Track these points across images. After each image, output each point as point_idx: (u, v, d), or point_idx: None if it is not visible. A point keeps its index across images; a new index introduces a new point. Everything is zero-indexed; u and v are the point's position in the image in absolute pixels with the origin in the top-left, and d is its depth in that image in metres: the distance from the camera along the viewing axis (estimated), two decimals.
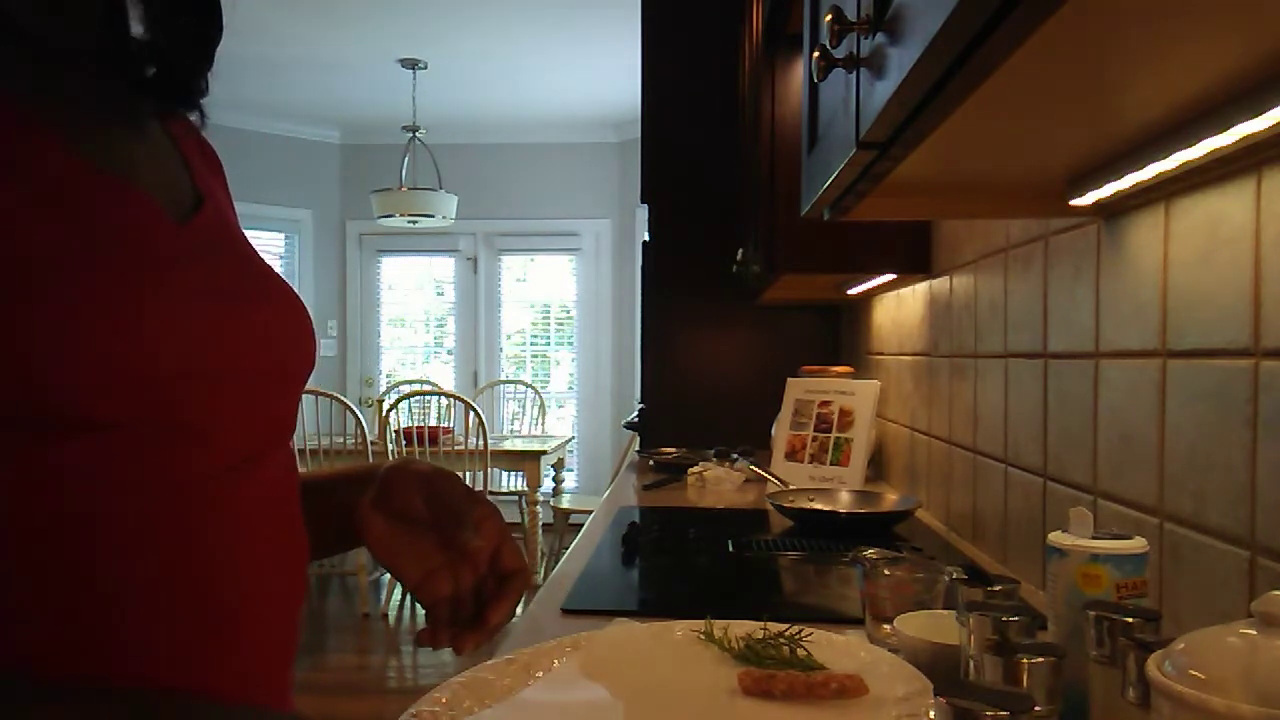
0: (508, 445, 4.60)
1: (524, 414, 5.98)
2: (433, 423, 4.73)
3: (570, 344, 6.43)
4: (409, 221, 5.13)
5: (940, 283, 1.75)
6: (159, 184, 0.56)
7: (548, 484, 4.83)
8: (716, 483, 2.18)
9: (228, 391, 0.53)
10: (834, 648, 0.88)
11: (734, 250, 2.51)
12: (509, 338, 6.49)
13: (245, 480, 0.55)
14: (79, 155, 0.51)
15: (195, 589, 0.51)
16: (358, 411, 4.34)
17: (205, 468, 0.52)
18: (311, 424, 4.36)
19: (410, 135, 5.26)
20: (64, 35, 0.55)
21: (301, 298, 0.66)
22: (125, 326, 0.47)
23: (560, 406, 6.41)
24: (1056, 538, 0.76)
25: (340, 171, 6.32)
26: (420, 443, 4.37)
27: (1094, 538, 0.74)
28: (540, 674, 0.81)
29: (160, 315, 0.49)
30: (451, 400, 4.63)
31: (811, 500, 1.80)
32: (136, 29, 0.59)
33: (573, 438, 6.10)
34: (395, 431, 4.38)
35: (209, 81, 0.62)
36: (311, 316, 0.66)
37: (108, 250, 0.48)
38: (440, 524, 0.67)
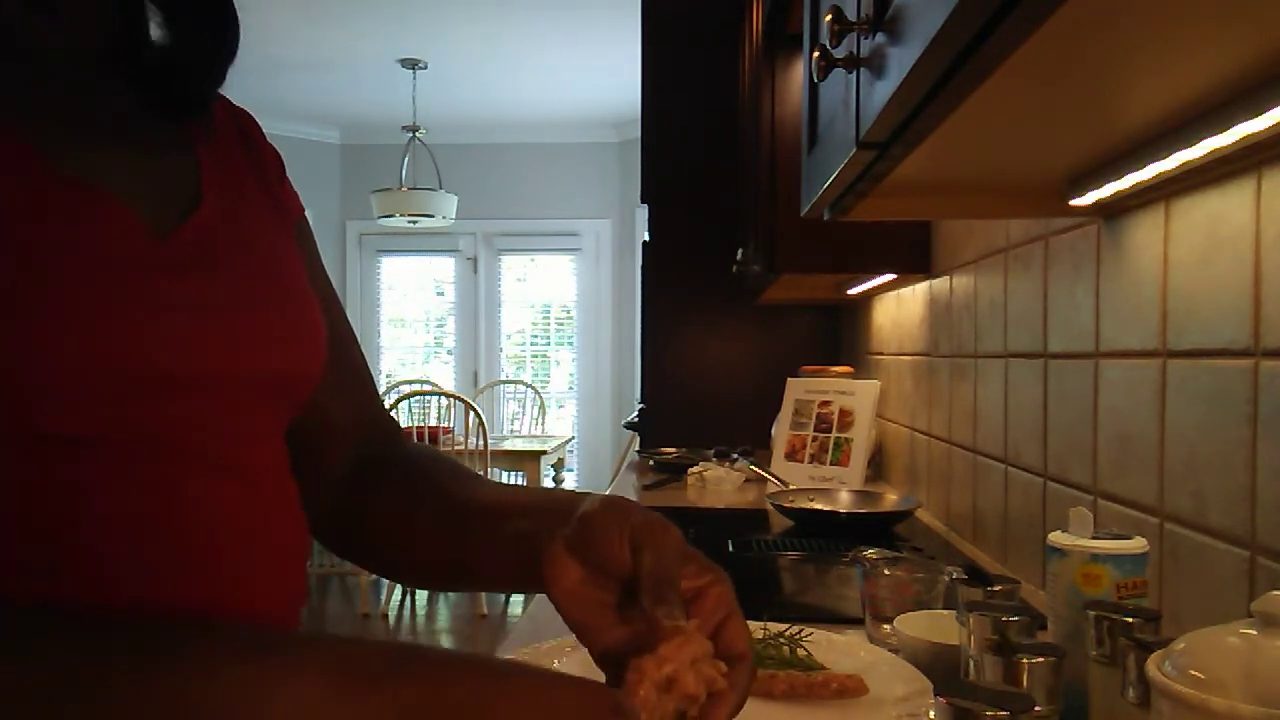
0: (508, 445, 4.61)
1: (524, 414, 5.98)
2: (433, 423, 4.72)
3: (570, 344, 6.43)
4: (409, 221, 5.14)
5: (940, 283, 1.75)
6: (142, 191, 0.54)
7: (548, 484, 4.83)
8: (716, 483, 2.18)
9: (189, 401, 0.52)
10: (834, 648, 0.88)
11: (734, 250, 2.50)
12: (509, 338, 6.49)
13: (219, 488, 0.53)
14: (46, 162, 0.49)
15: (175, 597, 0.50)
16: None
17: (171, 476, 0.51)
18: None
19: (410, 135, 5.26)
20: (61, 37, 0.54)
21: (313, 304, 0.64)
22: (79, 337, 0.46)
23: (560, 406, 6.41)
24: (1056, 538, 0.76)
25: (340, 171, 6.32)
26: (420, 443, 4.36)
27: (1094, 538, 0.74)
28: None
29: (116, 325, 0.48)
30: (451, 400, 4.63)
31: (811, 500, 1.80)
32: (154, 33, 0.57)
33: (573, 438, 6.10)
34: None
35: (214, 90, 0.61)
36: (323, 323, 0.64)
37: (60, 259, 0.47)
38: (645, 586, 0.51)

- ASSIGNMENT
In your copy, the listing above should appear word for word, with no images.

- RESPONSE
Track these points across images. After each image, output each point as point_idx: (u, v, d), or point_idx: None if it is not visible. A point keeps its index across images; a new index introduces a new point. Everything is zero-indexed; u and v are the point's position in the image in absolute pixels with the origin in the top-left, and d is its depth in that image in metres: the distance from the camera along the viewing axis (estimated), two decimals.
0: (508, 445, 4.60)
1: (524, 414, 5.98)
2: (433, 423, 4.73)
3: (570, 344, 6.43)
4: (409, 221, 5.13)
5: (940, 283, 1.75)
6: (159, 184, 0.56)
7: (548, 484, 4.83)
8: (716, 483, 2.18)
9: (228, 391, 0.53)
10: (834, 648, 0.88)
11: (734, 250, 2.51)
12: (509, 338, 6.49)
13: (245, 480, 0.55)
14: (79, 155, 0.51)
15: (195, 589, 0.51)
16: (358, 411, 4.34)
17: (205, 468, 0.52)
18: (311, 424, 4.36)
19: (410, 135, 5.26)
20: (64, 35, 0.55)
21: (301, 298, 0.66)
22: (125, 326, 0.47)
23: (560, 406, 6.41)
24: (1056, 538, 0.76)
25: (340, 171, 6.32)
26: (420, 443, 4.37)
27: (1094, 538, 0.74)
28: (540, 674, 0.81)
29: (160, 315, 0.49)
30: (451, 400, 4.63)
31: (811, 500, 1.80)
32: (136, 29, 0.59)
33: (573, 438, 6.10)
34: (395, 431, 4.38)
35: (209, 81, 0.62)
36: (311, 316, 0.66)
37: (108, 250, 0.48)
38: (440, 524, 0.67)
0: (508, 445, 4.61)
1: (524, 414, 5.98)
2: (433, 423, 4.72)
3: (570, 344, 6.43)
4: (409, 221, 5.14)
5: (940, 283, 1.75)
6: (142, 191, 0.54)
7: (548, 484, 4.83)
8: (716, 483, 2.18)
9: (189, 401, 0.52)
10: (834, 648, 0.88)
11: (734, 250, 2.50)
12: (509, 338, 6.49)
13: (219, 488, 0.53)
14: (46, 162, 0.49)
15: (175, 597, 0.50)
16: None
17: (171, 476, 0.51)
18: None
19: (410, 135, 5.26)
20: (61, 37, 0.54)
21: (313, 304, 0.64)
22: (79, 337, 0.46)
23: (560, 406, 6.41)
24: (1056, 538, 0.76)
25: (340, 171, 6.32)
26: (420, 443, 4.36)
27: (1094, 538, 0.74)
28: None
29: (116, 325, 0.48)
30: (451, 400, 4.63)
31: (811, 500, 1.80)
32: (154, 33, 0.57)
33: (573, 438, 6.10)
34: None
35: (214, 90, 0.61)
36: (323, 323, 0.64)
37: (60, 259, 0.47)
38: (645, 586, 0.51)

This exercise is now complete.